The W3C released a working draft yesterday concerning the Inaccessibility of Visually-Oriented Anti-Robot Tests. These tests are employed in a variety of situations, presenting a distorted image of a word in an effort to stop automated form registration used by spammers and service abusers. The problem is that these images make it impossible for people with poor vision to access the service. While Microsoft's Hotmail provides an audio alternative, it is still problematic for people without soundcards, the deaf-blind, and even hearing people.

There is currently no good solution at the registration stage. Calling the verifications "Turing" tests is a complete misnomer when they fail to verify real humans. I'd like to see everyone to be able to access a service, and abusers caught by behavioral heuristics. Preventative measures are nice, but in this case too many people are getting caught on the wrong side of the fence.

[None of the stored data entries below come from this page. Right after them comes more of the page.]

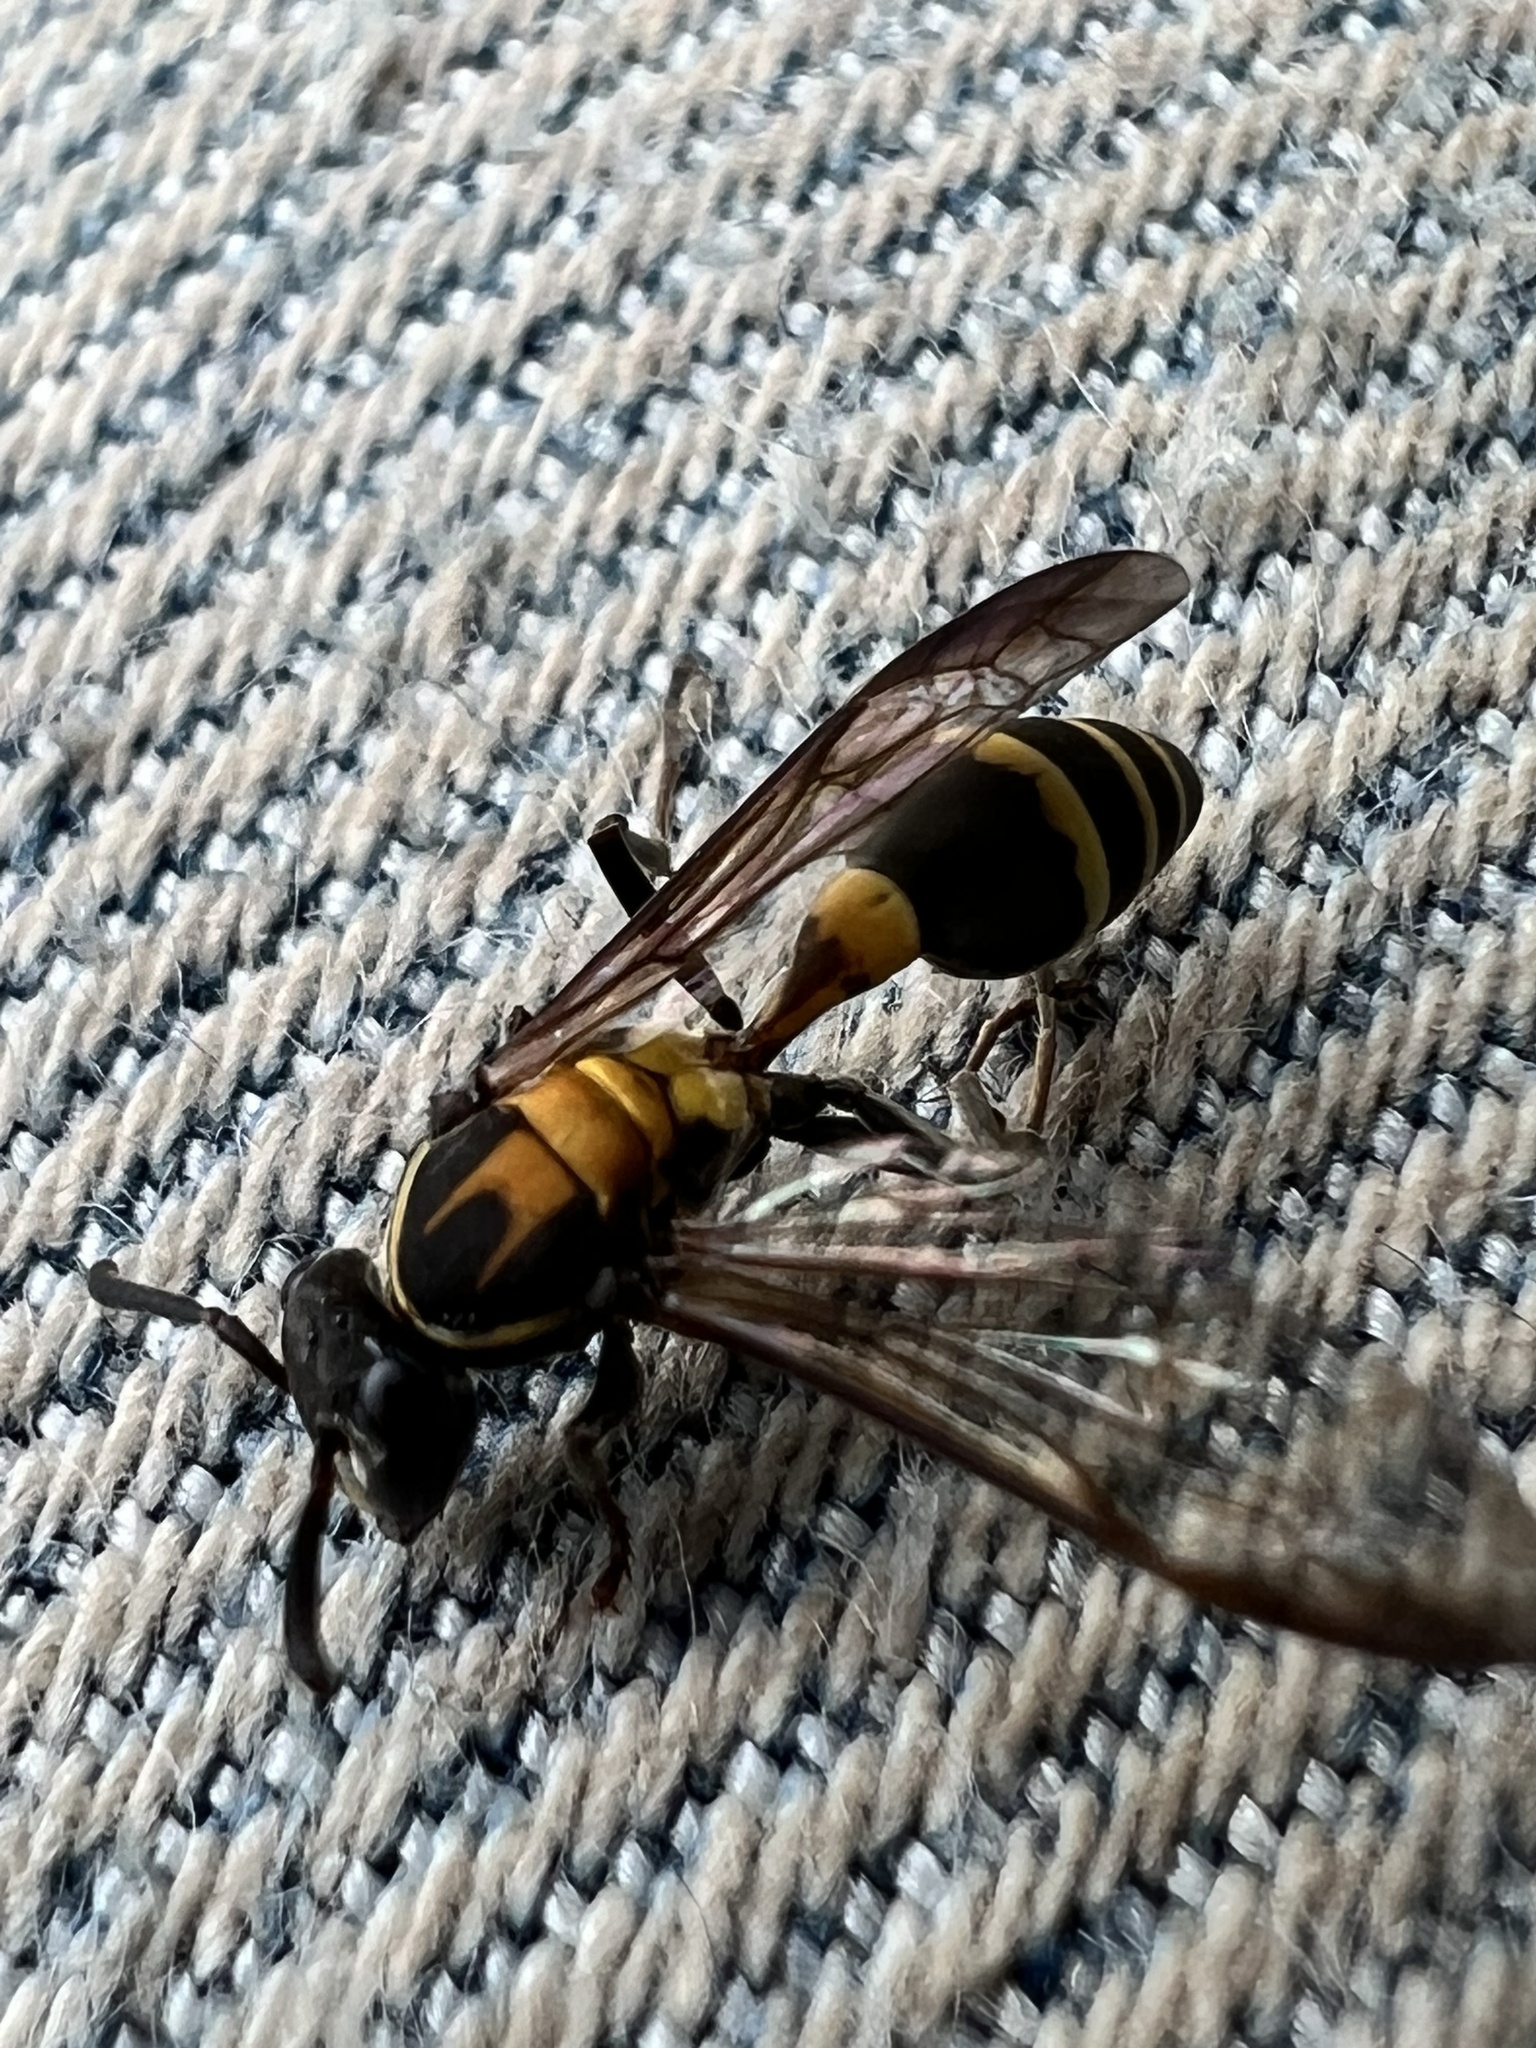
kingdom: Animalia
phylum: Arthropoda
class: Insecta
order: Hymenoptera
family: Eumenidae
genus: Polybia
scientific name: Polybia occidentalis
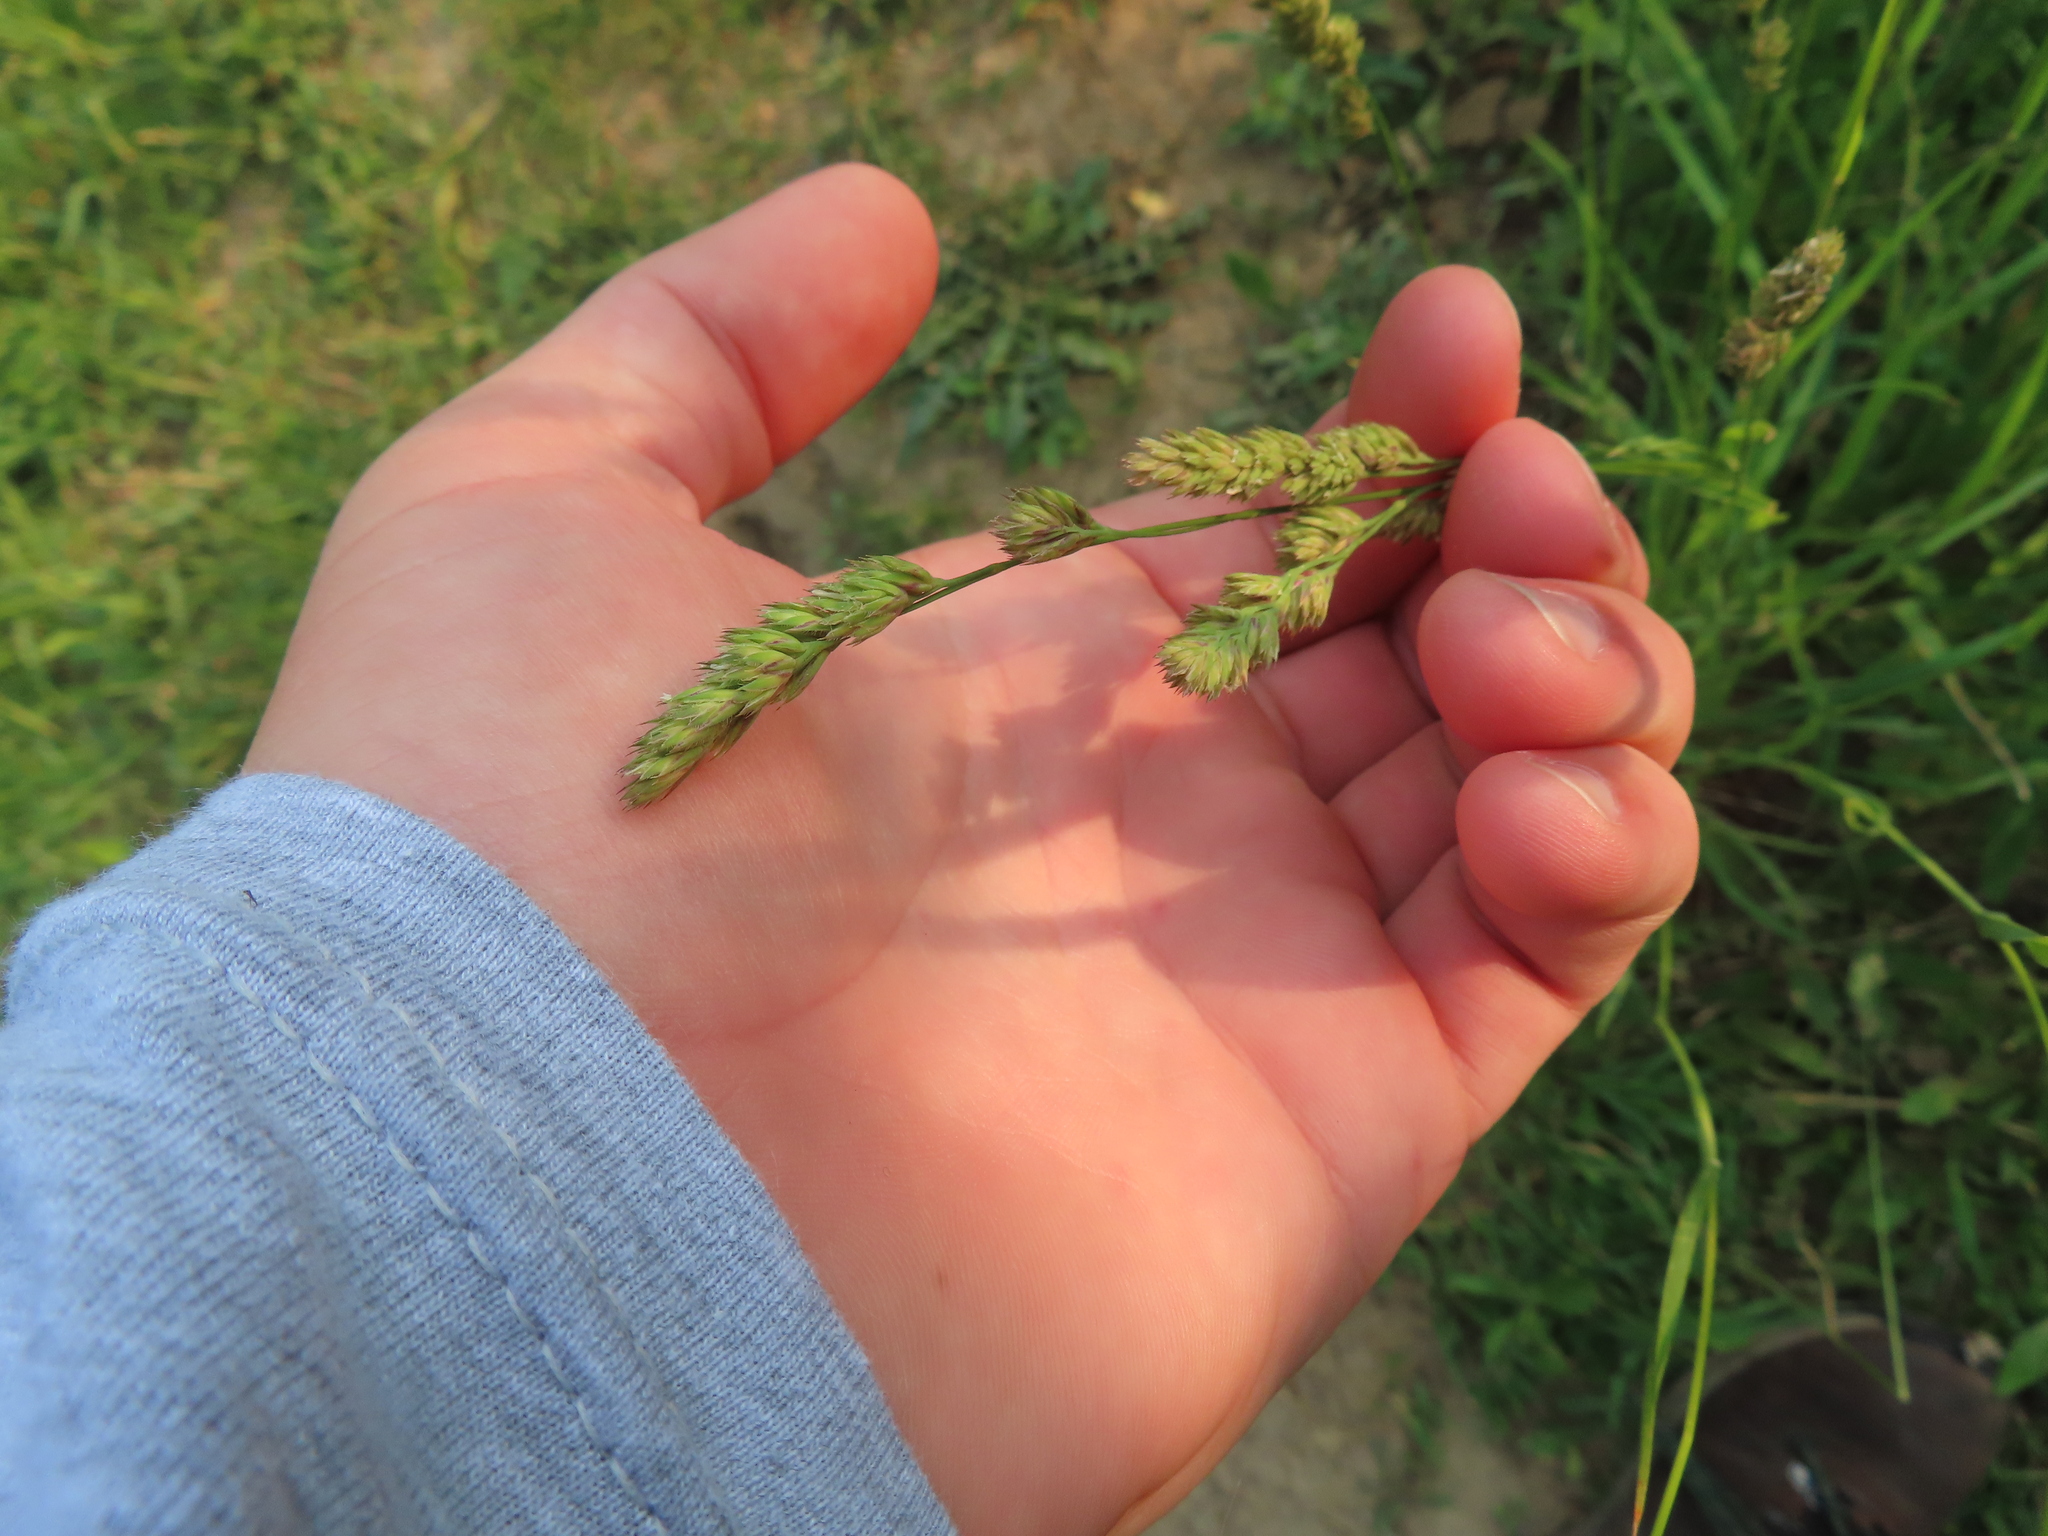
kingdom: Plantae
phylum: Tracheophyta
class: Liliopsida
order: Poales
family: Poaceae
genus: Dactylis
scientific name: Dactylis glomerata
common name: Orchardgrass
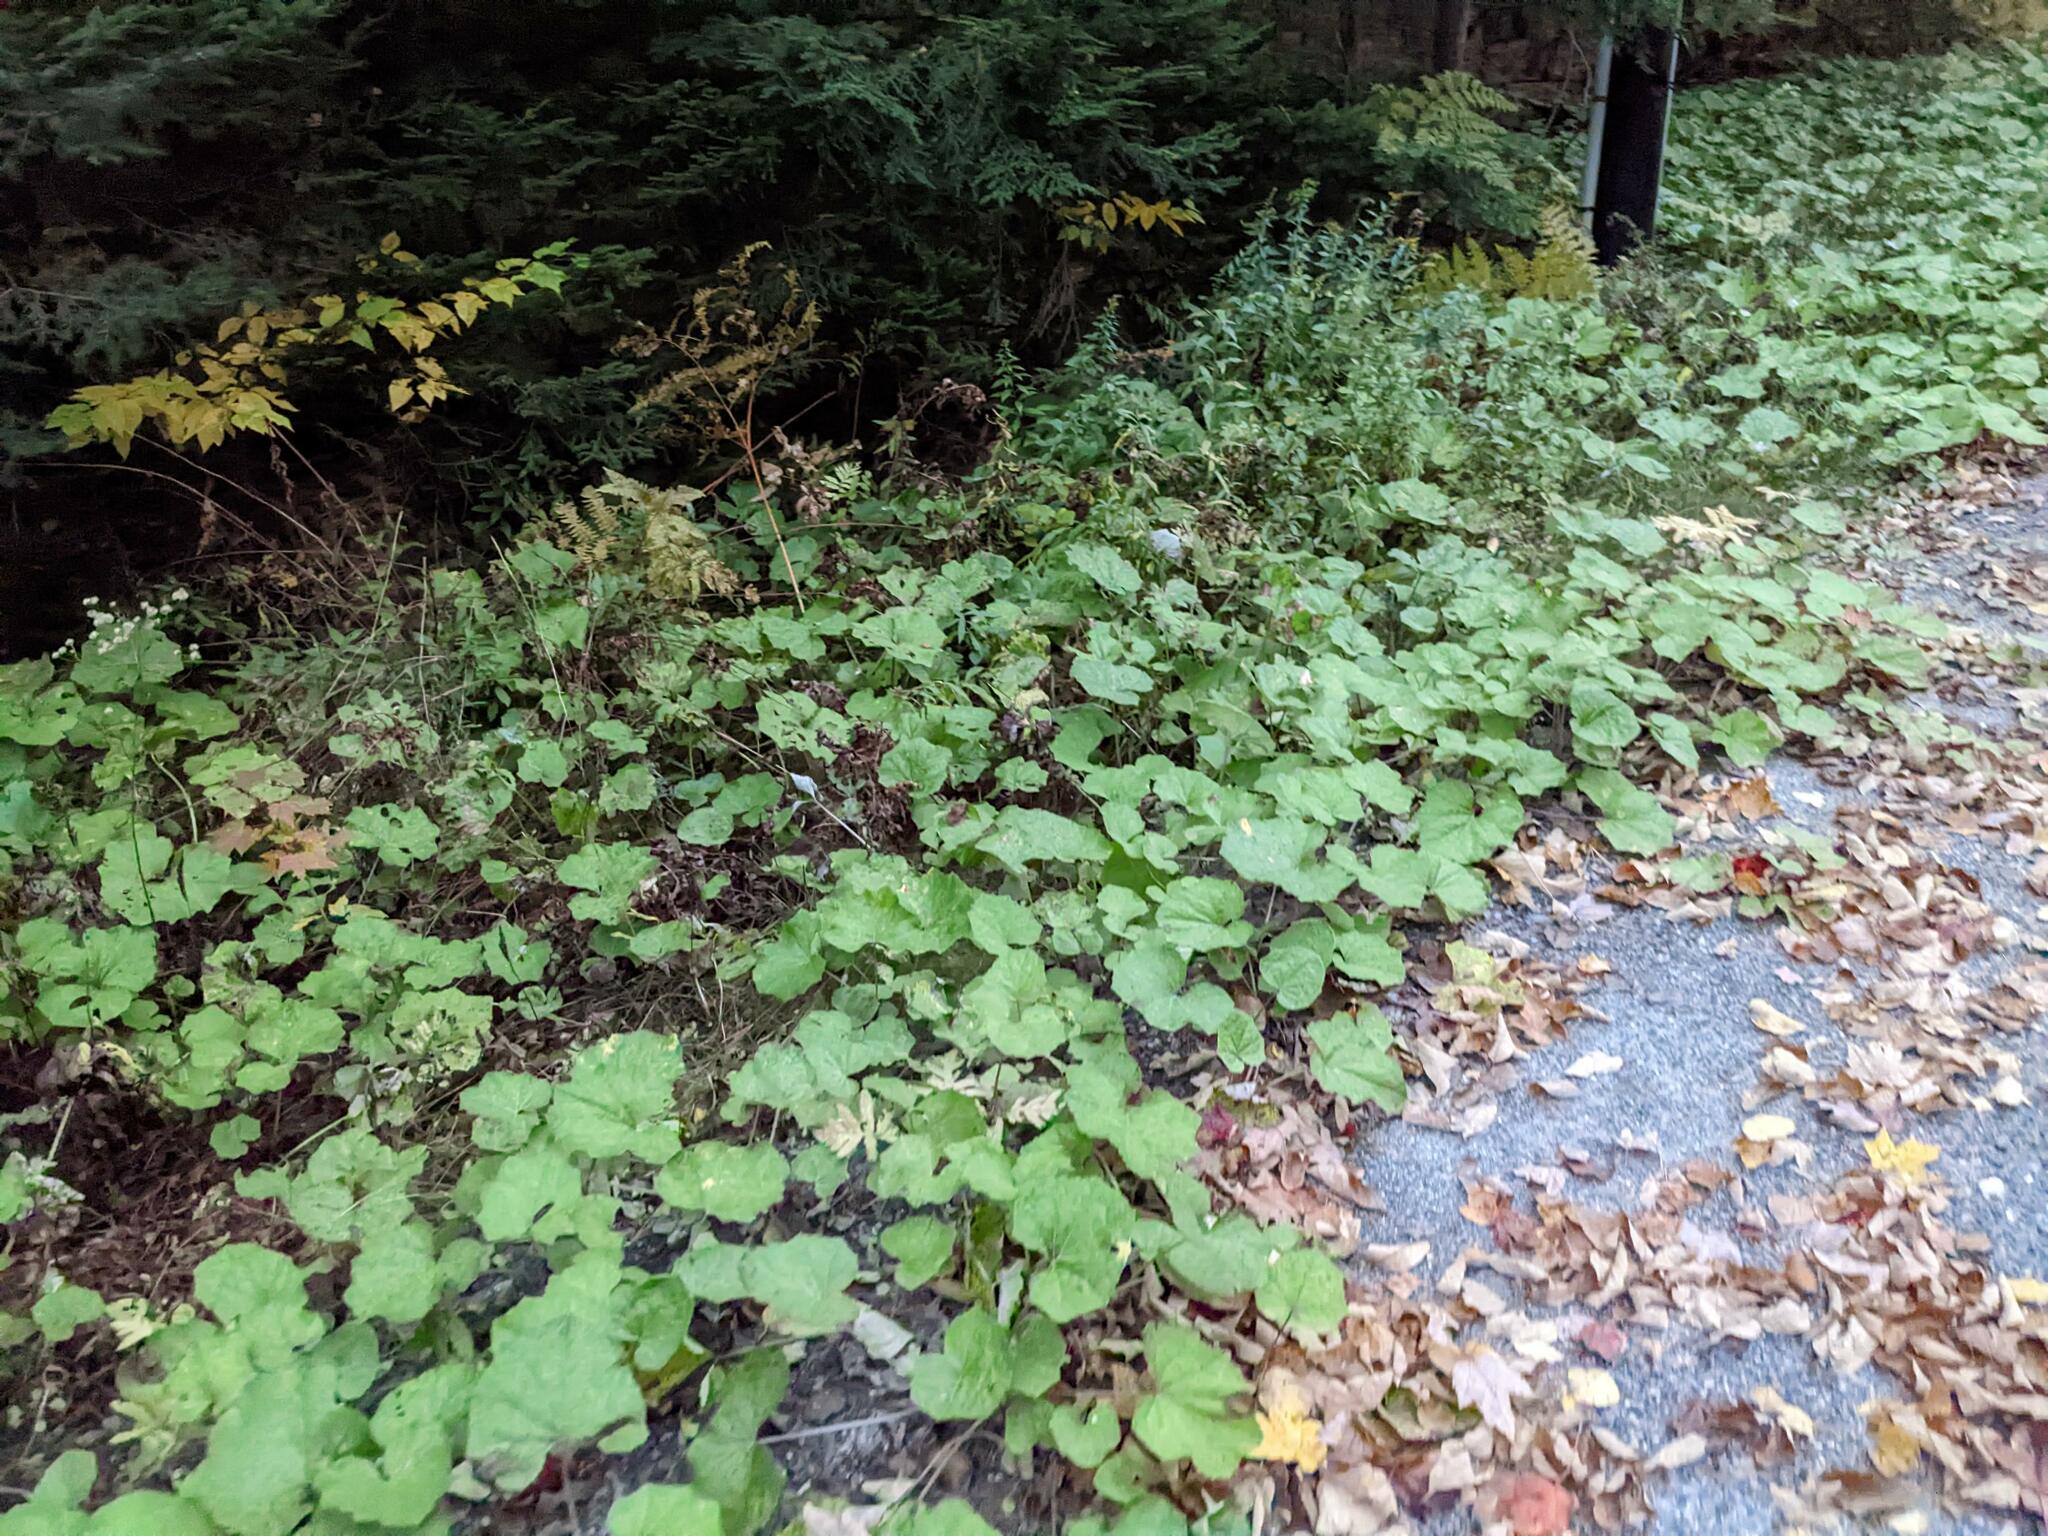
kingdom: Plantae
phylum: Tracheophyta
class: Magnoliopsida
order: Asterales
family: Asteraceae
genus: Tussilago
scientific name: Tussilago farfara
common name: Coltsfoot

Multiple Versions of IE Simultaneously

posted by jose on November 06, 2003

Joe Maddalone of Insert Title Web Designs has found a way to run different versions of Internet Explorer on the same installation of Windows (XP and 2000). No more rebooting to a second Windows installation, no more second computer, no more VMWare virtual machines; this is the time-saving measure web builders have wanted for so long.

I tried the method on IE 4.01 SP2 and was unable to get it to work. I've got it working with 5.01 SP2 and 5.5 SP2, both of which work great. I suspect the method only works on the 5.0 codebase and newer.